MORE DRUGS NEEDED

Malaria parasites in Kenya can grow drug resistant

The discovery means if new forms of treatment are not developed, the progress made against malaria may be at risk.

In Summary

•No resistance to the current artemisinin-based drugs has been reported in Kenya, although some mosquito populations mostly in Western Kenya have developed resistance to the DDT and pyrethrin pesticides used to treat bednets.

•It is the first ever study to uncover the genetic features of the malaria parasites, the Plasmodium falciparum, that inhabit different regions of Africa, including the genetic factors that confer resistance to anti-malarial drugs.

A woman demonstrates how to use mosquito nets during a function to mark the World Malaria Day at Obambo Primary School in Kisumu town.
A woman demonstrates how to use mosquito nets during a function to mark the World Malaria Day at Obambo Primary School in Kisumu town.

Scientists have discovered genetic factors that could enable malaria parasites found in Kenya develop resistance to anti-malaria drugs. 

The discovery means if new forms of treatment are not developed, the progress made against malaria may be at risk.

The study was carried out in Kisumu and other regions in 15 African countries. The results were published last week in the Science journal.

“This is crucial information for understanding how resistance to malaria drugs is developing in Africa," said Prof Abdoulaye Djimde of the the Wellcome Sanger Institute.

He said the information will help track the emergence and spread of drug-resistant strains, assisting efforts to eliminate malaria.

It is the first ever study to uncover the genetic features of the malaria parasites, the Plasmodium falciparum, that inhabit different regions of Africa, including the genetic factors that confer resistance to anti-malarial drugs.

The study was carried out by a network of African scientists, called the Plasmodium Diversity Network Africa.

"The worldwide decline in malaria prevalence is now stalling and additional knowledge, new tools, and intervention strategies will be needed for global malaria elimination and eradication," the scientists say in the study.

No resistance to the current artemisinin-based drugs has been reported in Kenya, although some mosquito populations mostly in Western Kenya have developed resistance to the DDT and pyrethrin pesticides used to treat bednets.

 Malaria prevalence in Kenya has been falling but last year, the country recorded  10.7 million malaria cases, up from 7.9 million in 2017.

Nationally, the prevalence is about eight per cent but hovers around 27 per cent around Lake Victoria, according the 2015 Kenya Malaria Indicator Survey.

The Science study found that Kisumu has the most complex infections of the malaria parasite in Africa, signifying the need for better interventions.

Kenya Medical Research Institute scientist Edwin Kamau took part in analyzing the parasites around Kisumu. 

In general, the study indicated that the of P. falciparum parasites are genetically distinct according to which region of Africa they are found.

However, the results confirmed that populations have shared genetic information over time, particularly genes associated with resistance to antimalarial drugs.

"Genetic material originating from all directions was shared by all populations, indicating that the flow of genes is multi-directional, as opposed to unidirectional from east to west as previously thought.

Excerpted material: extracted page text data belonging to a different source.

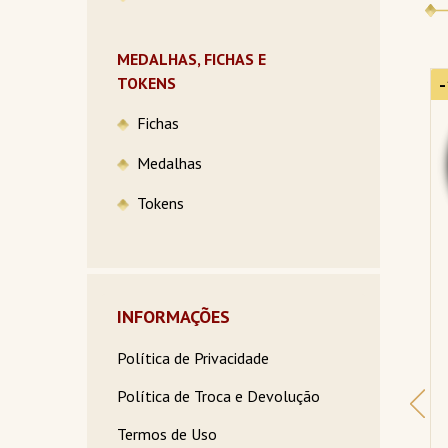
MEDALHAS, FICHAS E
-13%
TOKENS
-18%
Fichas
Medalhas
Tokens
INFORMAÇÕES
 
10 Centésimos 1893 
1000 Ouguiya 2014 
Política de Privacidade
MBC, Itália 
FE, Mauritânia
Política de Troca e Devolução
R$74,99
R$32,99
Termos de Uso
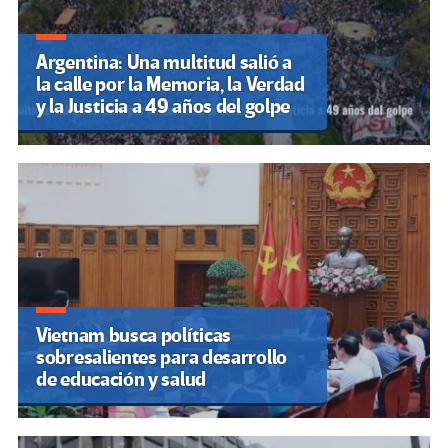
Argentina: Una multitud salió a
la calle por la Memoria, la Verdad
y la Justicia a 49 años del golpe
Vietnam busca políticas
sobresalientes para desarrollo
de educación y salud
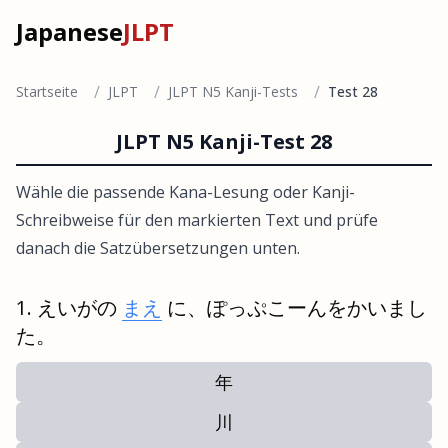
Japanese
JLPT
/
/
/
Startseite
JLPT
JLPT N5 Kanji-Tests
Test 28
JLPT N5 Kanji-Test 28
Wähle die passende Kana-Lesung oder Kanji-
Schreibweise für den markierten Text und prüfe
danach die Satzübersetzungen unten.
えいがの
まえ
に、ぽっぷこーんをかいまし
た。
年
川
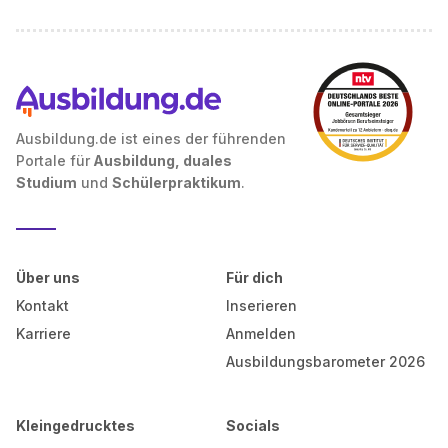
Ausbildung.de ist eines der führenden
Portale für
Ausbildung, duales
Studium
und
Schülerpraktikum
.
Über uns
Für dich
Kontakt
Inserieren
Karriere
Anmelden
Ausbildungsbarometer 2026
Kleingedrucktes
Socials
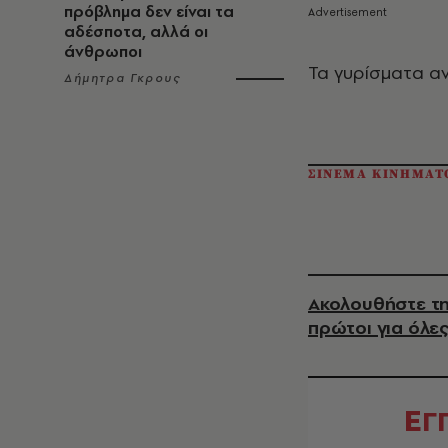
πρόβλημα δεν είναι τα
αδέσποτα, αλλά οι
άνθρωποι
Τα γυρίσματα αν
Δήμητρα Γκρους
ΣΙΝΕΜΑ ΚΙΝΗΜΑΤ
Ακολουθήστε τη
πρώτοι για όλες
Ε
Γ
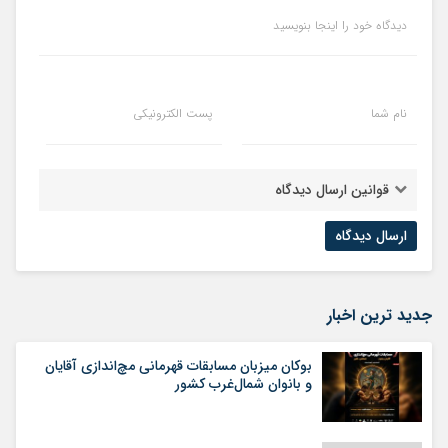
دیدگاه خود را اینجا بنویسید
نام شما
پست الکترونیکی
قوانین ارسال دیدگاه
جدید ترین اخبار
بوکان میزبان مسابقات قهرمانی مچ‌اندازی آقایان
و بانوان شمال‌غرب کشور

This is crucial information for understanding how resistance to malaria drugs is developing in Africa," said Prof Djimdé. 

Currently, Kenya plans to launch an anti-malaria vaccine targeting at least 120,000 children  in Kakamega, Vihiga, Bungoma, Busia, Kisumu, Homa Bay, Migori and Siaya counties.

The vaccine, RTS,S or Mosquirix, will be given to children aged six months to 24 months in four doses.

The pilot, supported by the World Health Organisation, will assess the feasibility of delivering four doses in real-life settings, and assess the vaccine’s potential to reduce child deaths.

The pilot has faced various delays as it was first scheduled for October last year, then August this year.

The results from the pilot will help Kenya decide whether or not to adopt the vaccine and make it part of routine immunisation.

However, the vaccine – made by GSK - is only effective in 30 to 50 per cent of patients, says the WHO.

Its effectiveness diminishes over time and it disappears fastest in children who are most exposed to malarial mosquito bites. However, because no defence against malaria is perfect, the vaccine is being considered in addition to the existing defences.